Abstract

A green and simple spectrofluorometric method has been developed for the detection of daclatasivir dihydrochloride in rabbit plasma. The optimum conditions for the plasma preparation procedure were determined using the factorial design technique. The factorial design technique is considered the greenest technique for achieving optimum conditions in a short time. Daclatasivir dihydrochloride was efficiently recovered through a single-step protein precipitation using acetonitrile. The extraction efficiencies were 95.07–97.05 %. The supernatant was scanned at a fixed excitation wavelength of 316 nm. The fluorescence intensity of the emission peak maximum was obtained at 384 ± 2 nm. The proposed method was validated in accordance with the bioanalytical method validation of ICH's and EMA's guidelines.
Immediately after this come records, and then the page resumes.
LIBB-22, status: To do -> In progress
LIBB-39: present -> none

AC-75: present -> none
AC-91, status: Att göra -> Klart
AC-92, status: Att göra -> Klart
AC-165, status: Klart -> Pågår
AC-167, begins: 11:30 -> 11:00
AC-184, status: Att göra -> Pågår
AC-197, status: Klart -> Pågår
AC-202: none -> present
The calibration curve was linear over 0.10–3.00 μg mL-1 (coefficient of determination (R2) = 0.9990), with a lower limit of quantification (LLOQ) at 0.10 μg mL-1. The mean recovery was 101.45%, with a standard deviation of 5.52%. The percentage coefficient of variation of within-run and between-run precision was less than 4.39%. The rabbit plasma pharmacokinetic parameters of two daclatasivir dihydrochloride doses were compared and estimated by the linear-log trapezoidal method using the PK solver application. The results show a significant difference between the two doses concerning AUC(0→∞), AUMC(0→∞), and Cmax, while both Tmax and MRT show non-significant differences. Their elimination rate constants (Ke) and half-lives (t1/2) are almost identical. Finally, the proposed method is excellently green, according to Eco-Score (81) and GAPI. The proposed method is suitable for preclinical trials of new DAC tablet formulations.